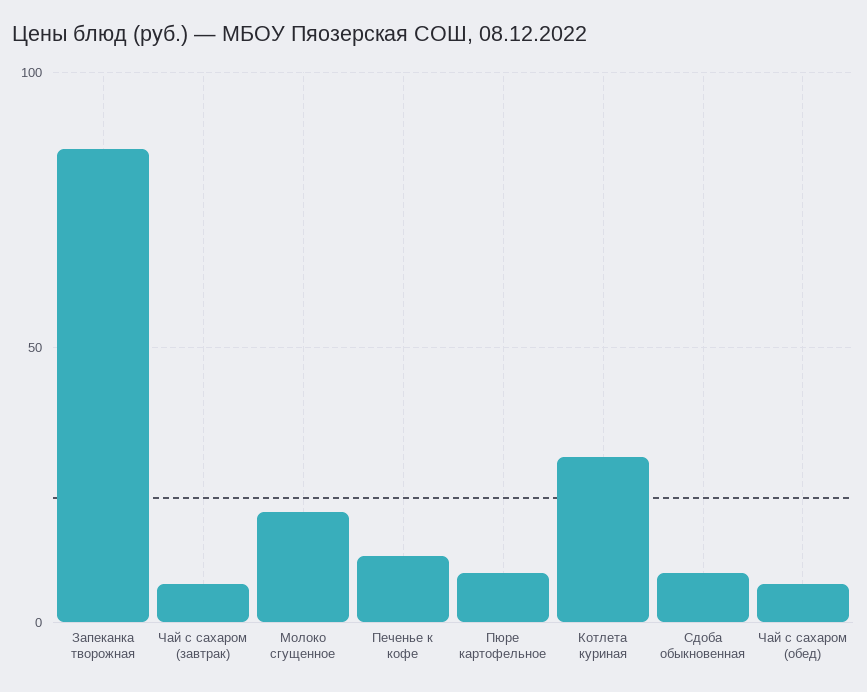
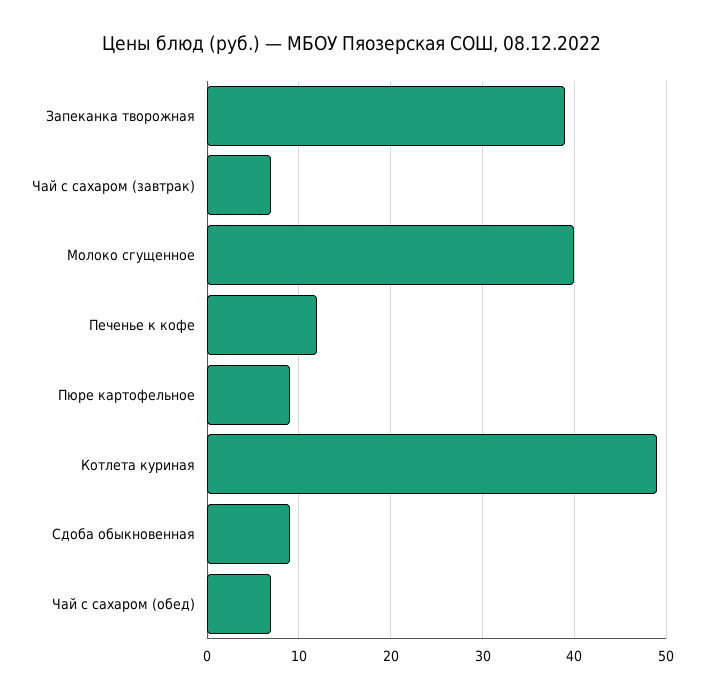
Запеканка творожная: 85 -> 39
Молоко сгущенное: 20 -> 40
Котлета куриная: 30 -> 49

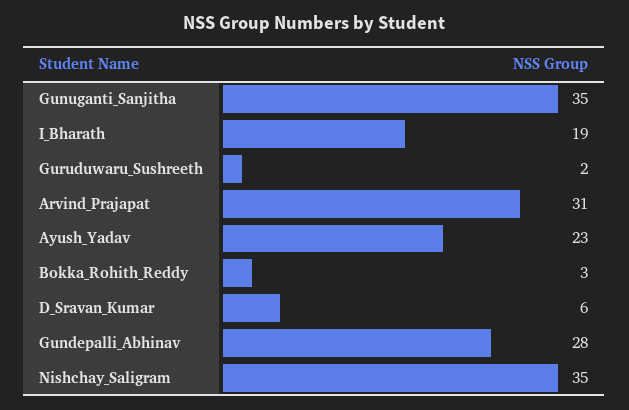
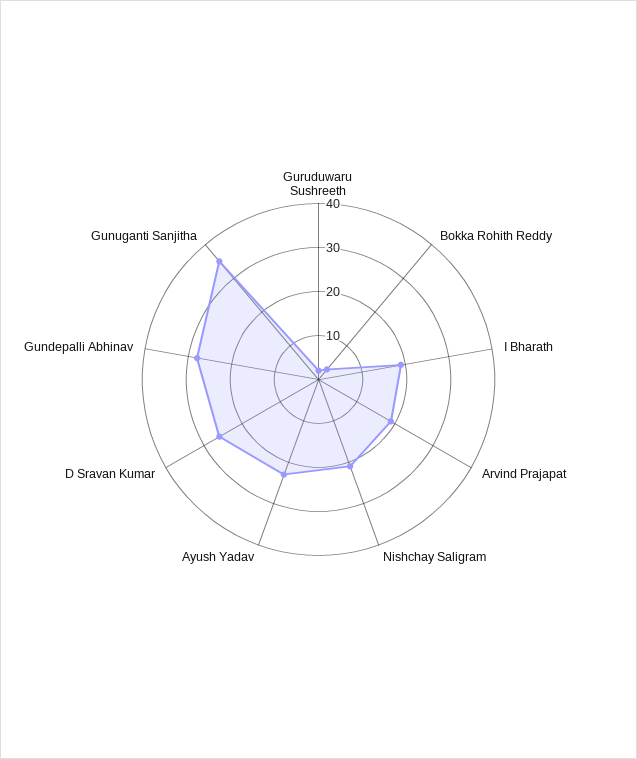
Arvind_Prajapat: 31 -> 20
D_Sravan_Kumar: 6 -> 25
Nishchay_Saligram: 35 -> 20

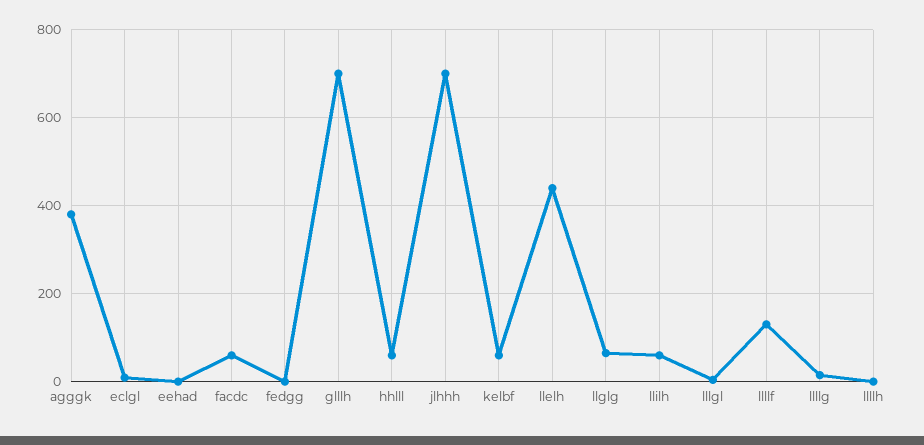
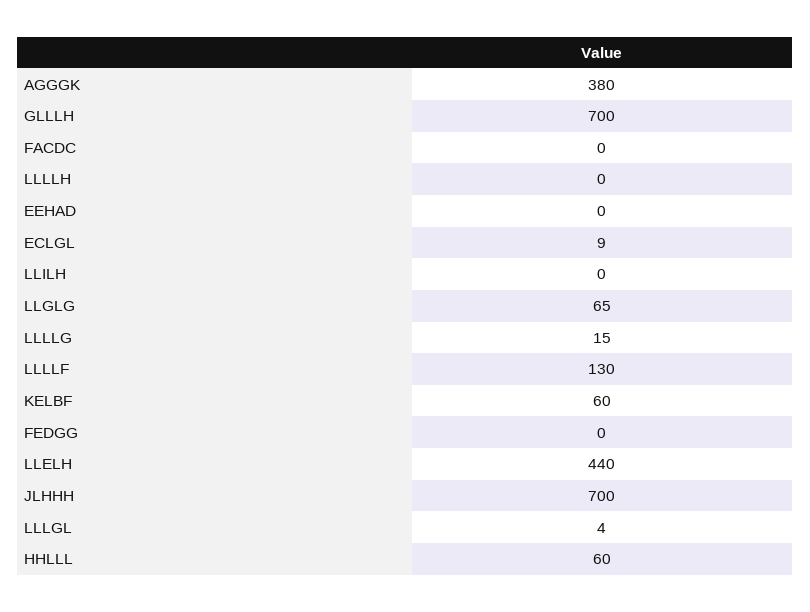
facdc: 60 -> 0
llilh: 60 -> 0

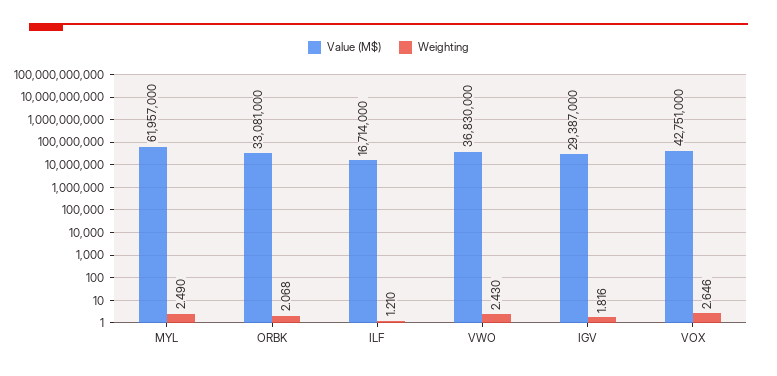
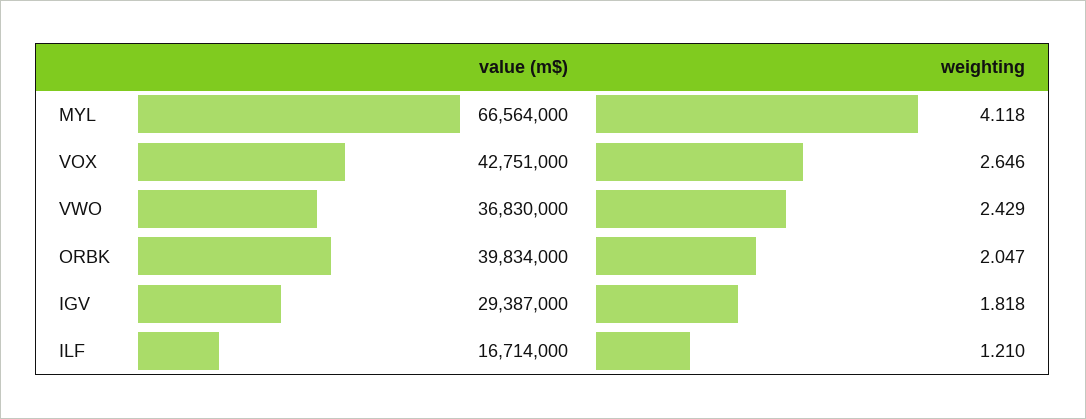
Value (M$), MYL: 61957000 -> 66564000
Weighting, MYL: 2.49 -> 4.118
Value (M$), ORBK: 33081000 -> 39834000
Weighting, ORBK: 2.068 -> 2.047
Weighting, VWO: 2.43 -> 2.429
Weighting, IGV: 1.816 -> 1.818

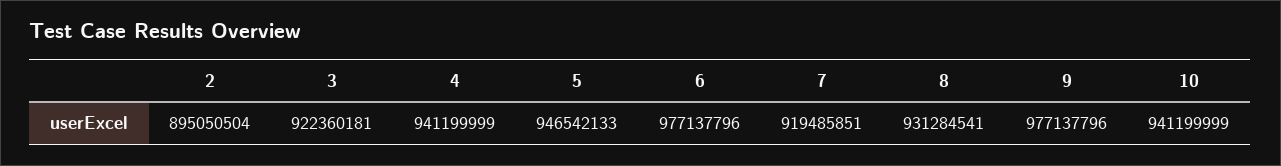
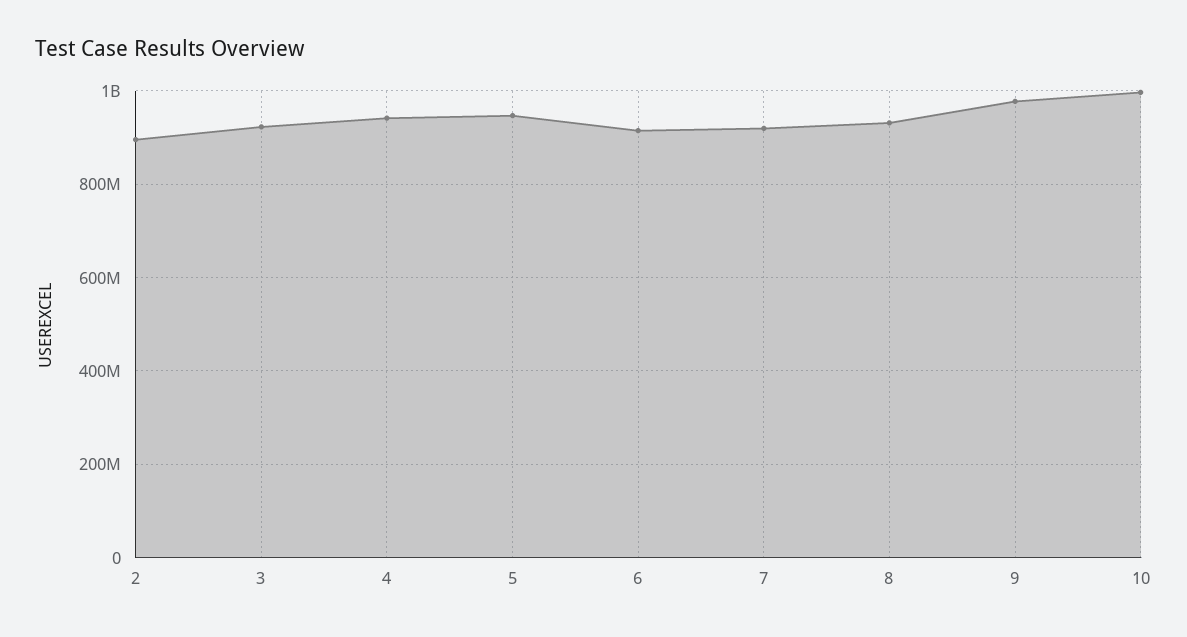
6: 977137796 -> 920000000
10: 941199999 -> 1000000000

• [Task prompt] Look for the string "Value" in the records, and copy every line where it is found.

• [Result of the task]
Value (M$), MYL: 61957000 -> 66564000
Value (M$), ORBK: 33081000 -> 39834000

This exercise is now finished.